» **Provided records**:

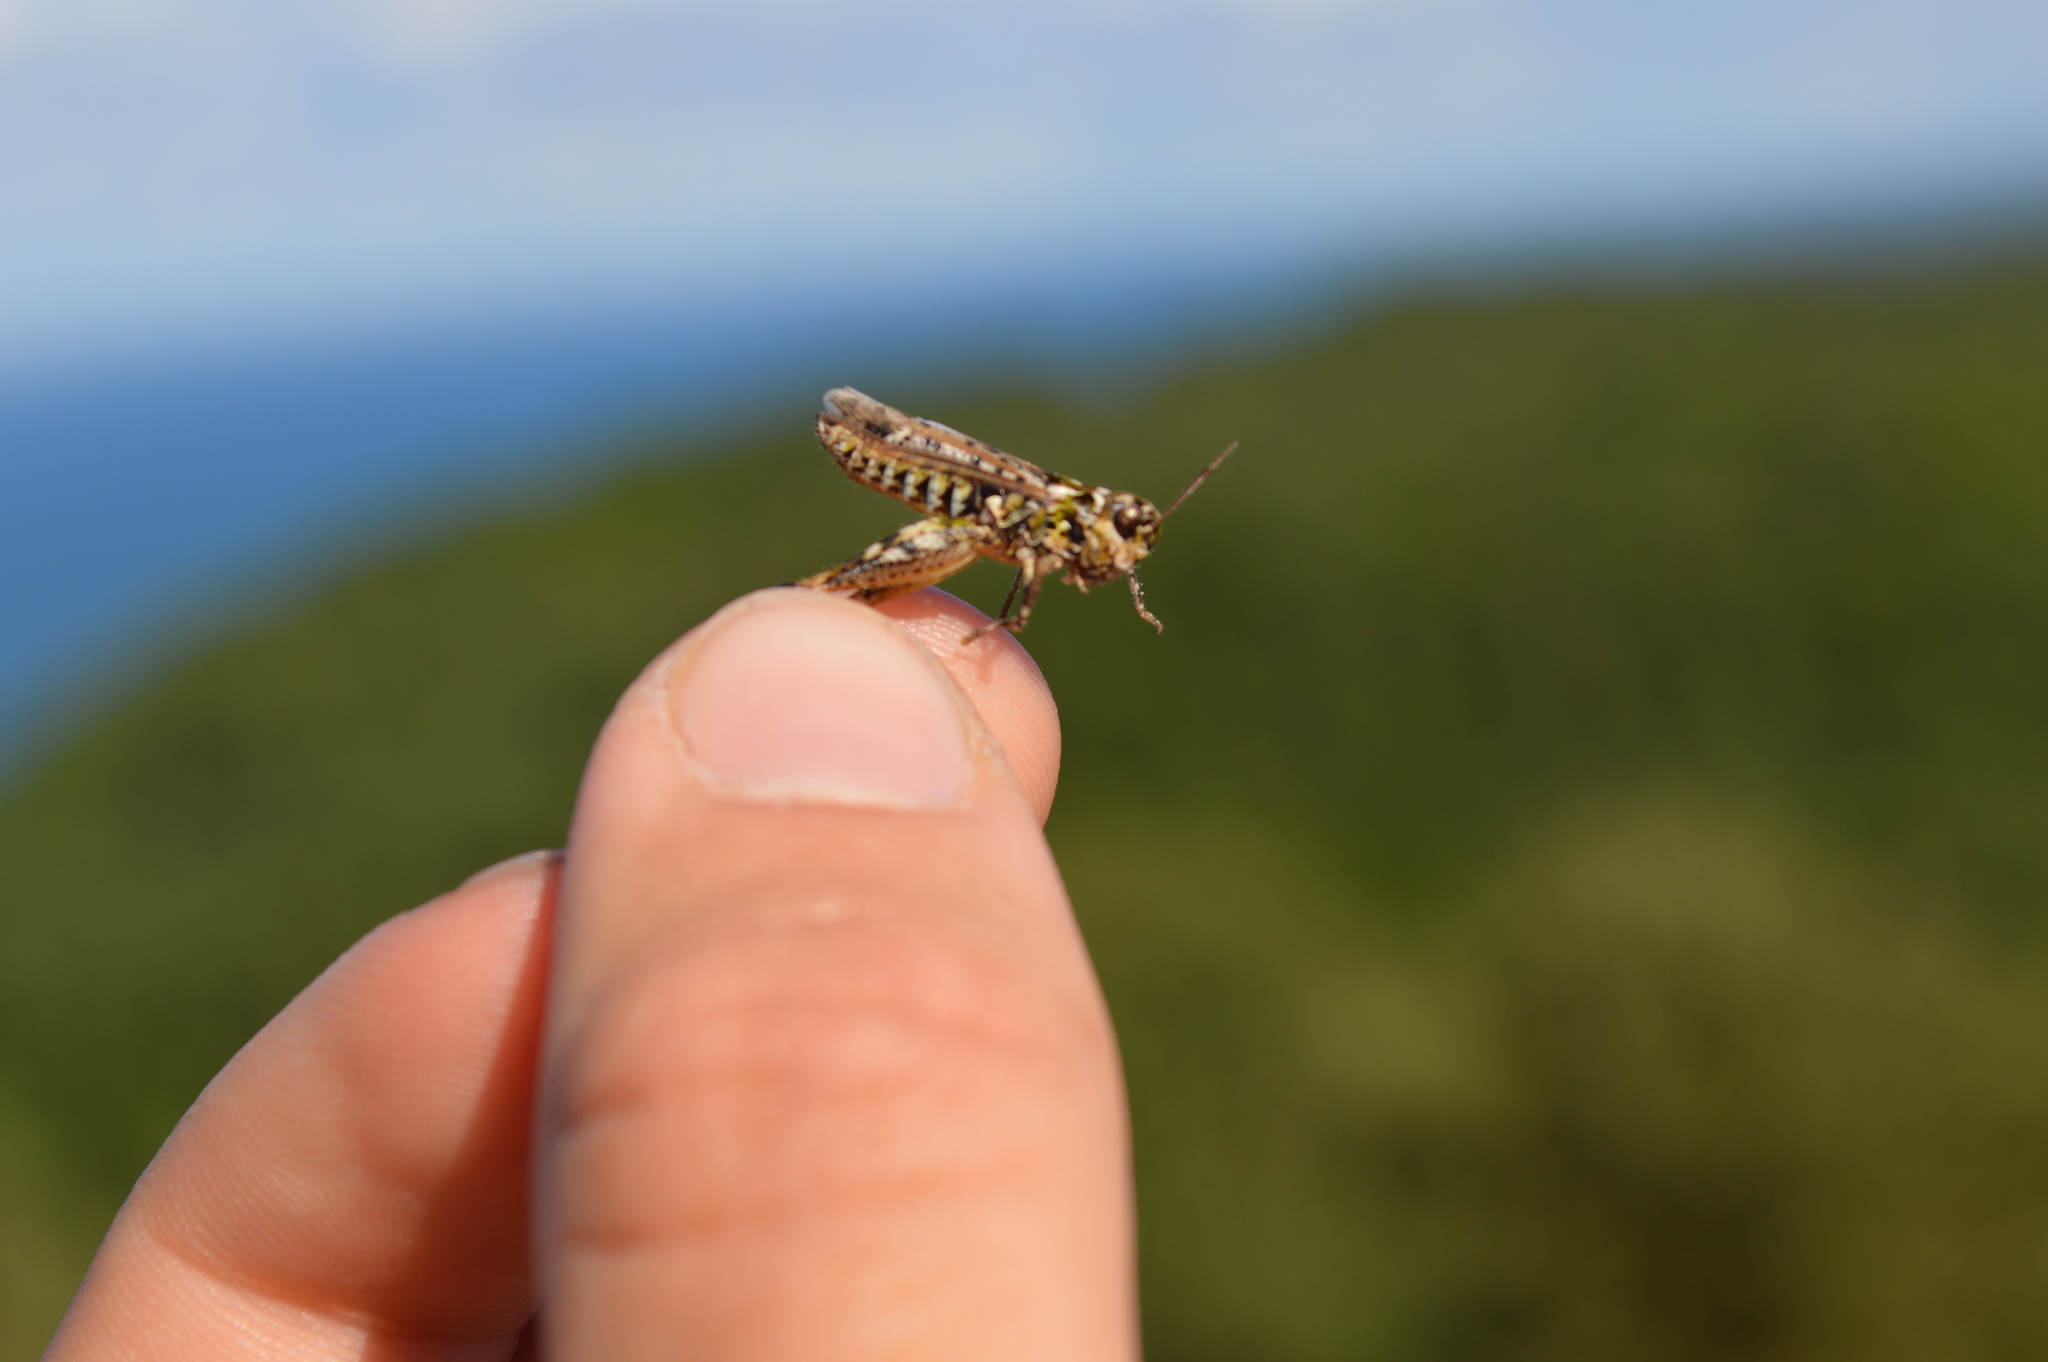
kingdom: Animalia
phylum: Arthropoda
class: Insecta
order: Orthoptera
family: Acrididae
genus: Myrmeleotettix
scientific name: Myrmeleotettix maculatus
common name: Mottled grasshopper
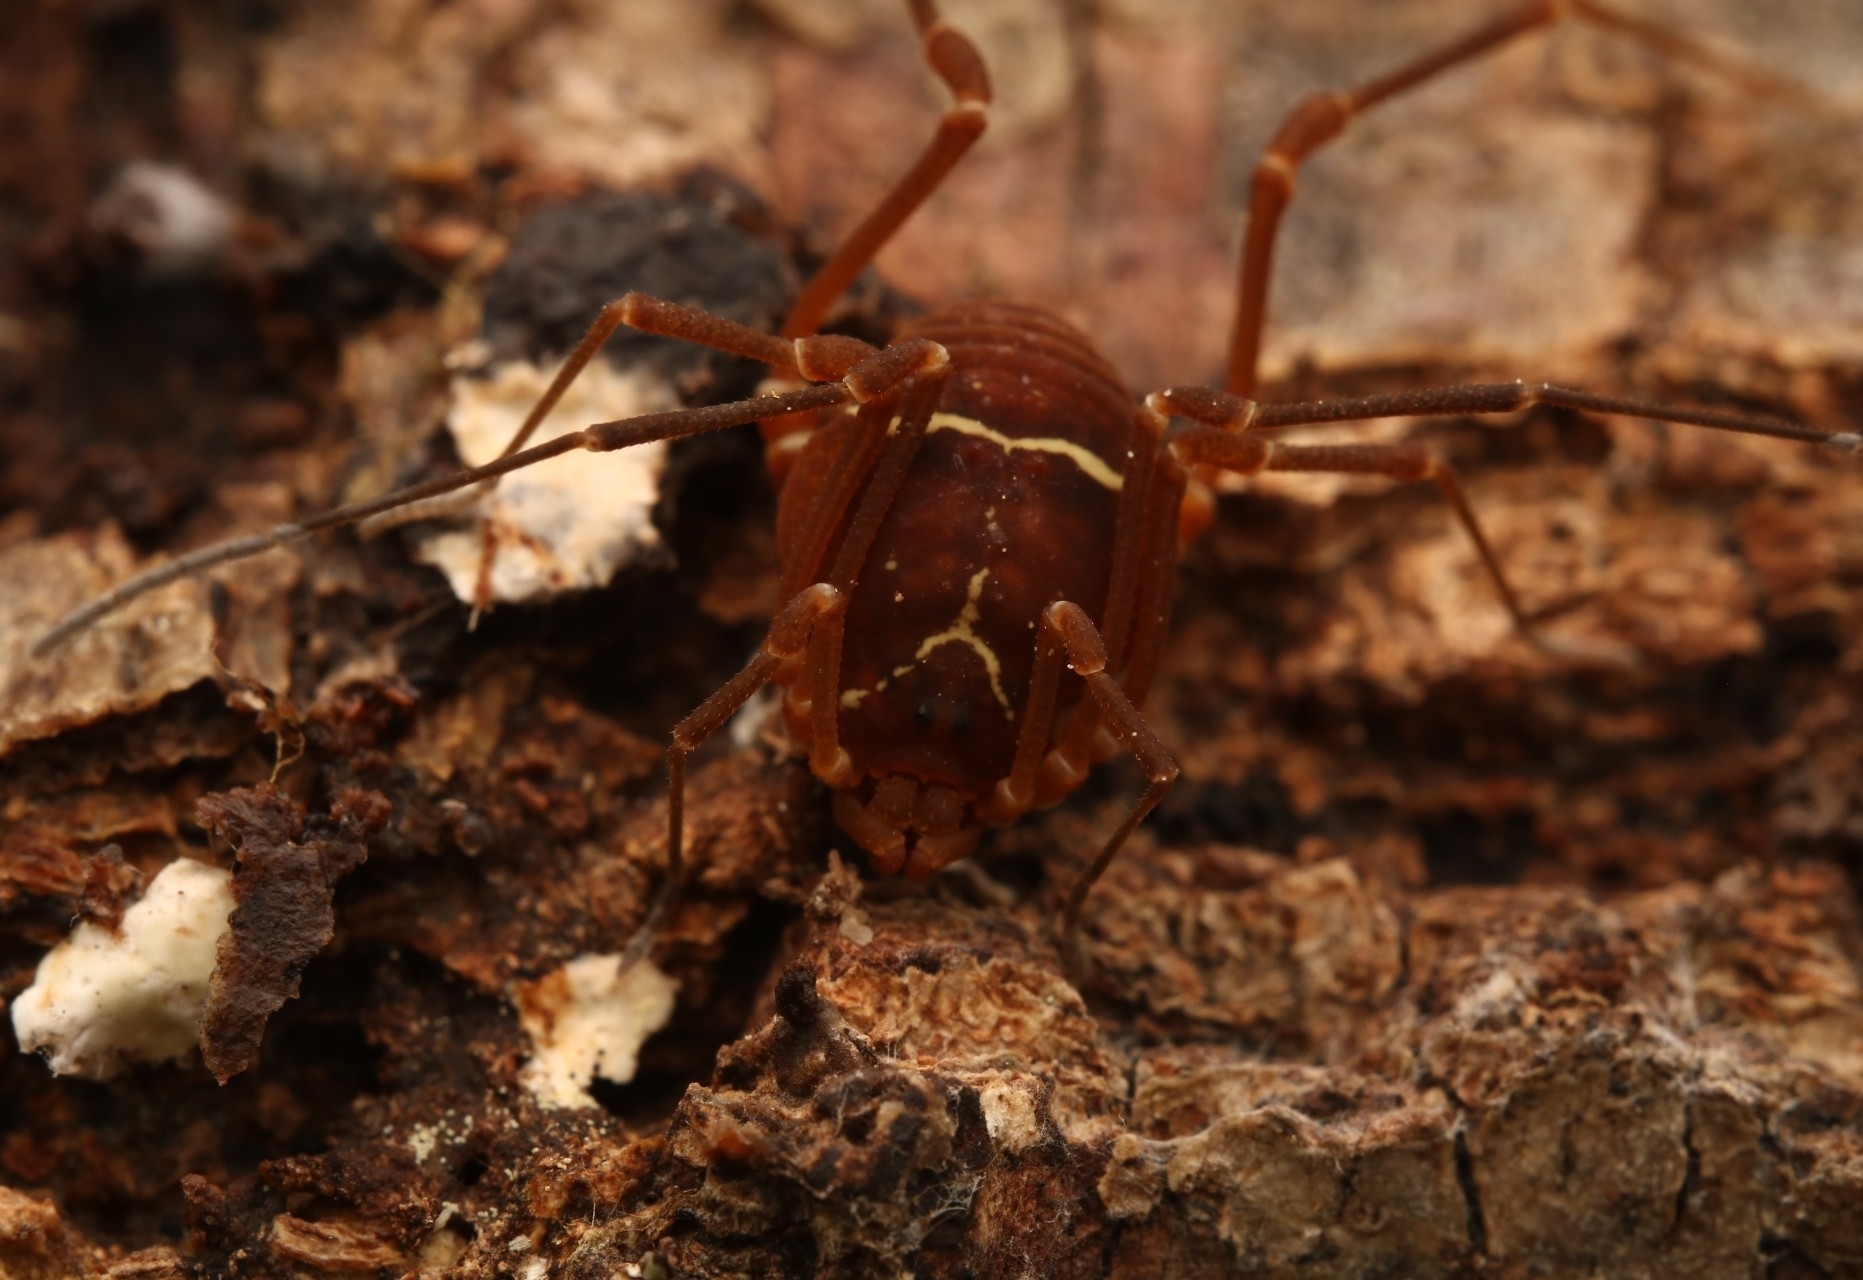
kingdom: Animalia
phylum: Arthropoda
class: Arachnida
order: Opiliones
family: Cosmetidae
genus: Libitioides
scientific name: Libitioides sayi
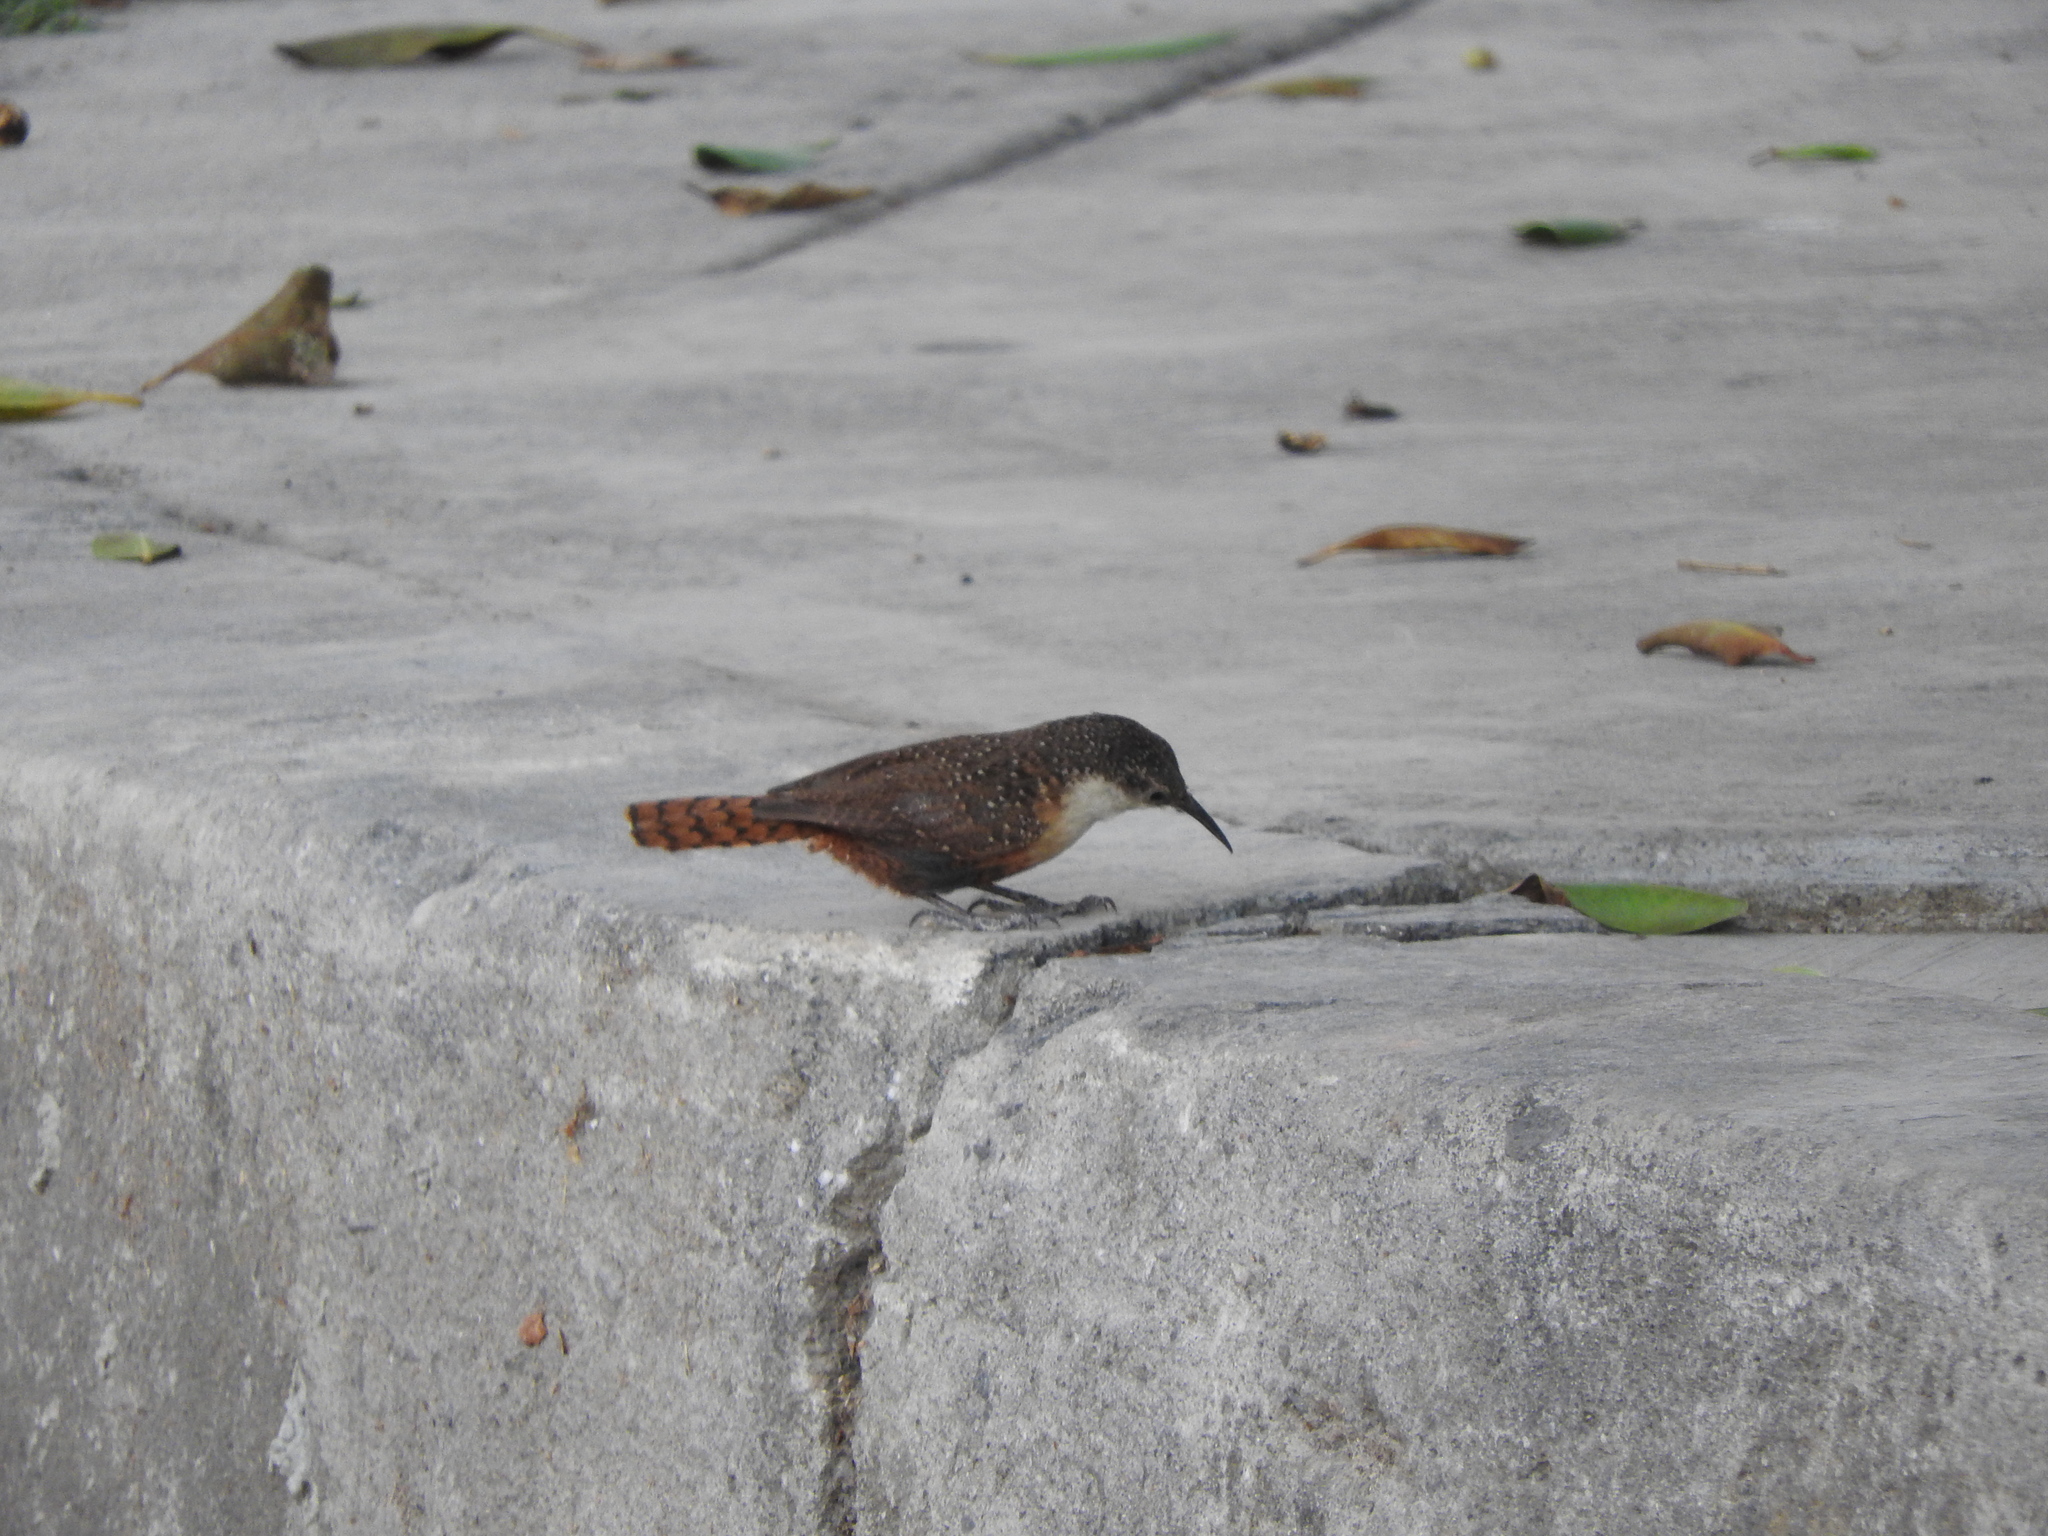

» **Short problem**: Update the data above: rewrite all its lines with "scientific name" changed to "species" wherever it occurs and everything else left as it is. Omit the pictures.

» **Exercise output**:
kingdom: Animalia
phylum: Arthropoda
class: Insecta
order: Orthoptera
family: Acrididae
genus: Myrmeleotettix
species: Myrmeleotettix maculatus
common name: Mottled grasshopper
kingdom: Animalia
phylum: Arthropoda
class: Arachnida
order: Opiliones
family: Cosmetidae
genus: Libitioides
species: Libitioides sayi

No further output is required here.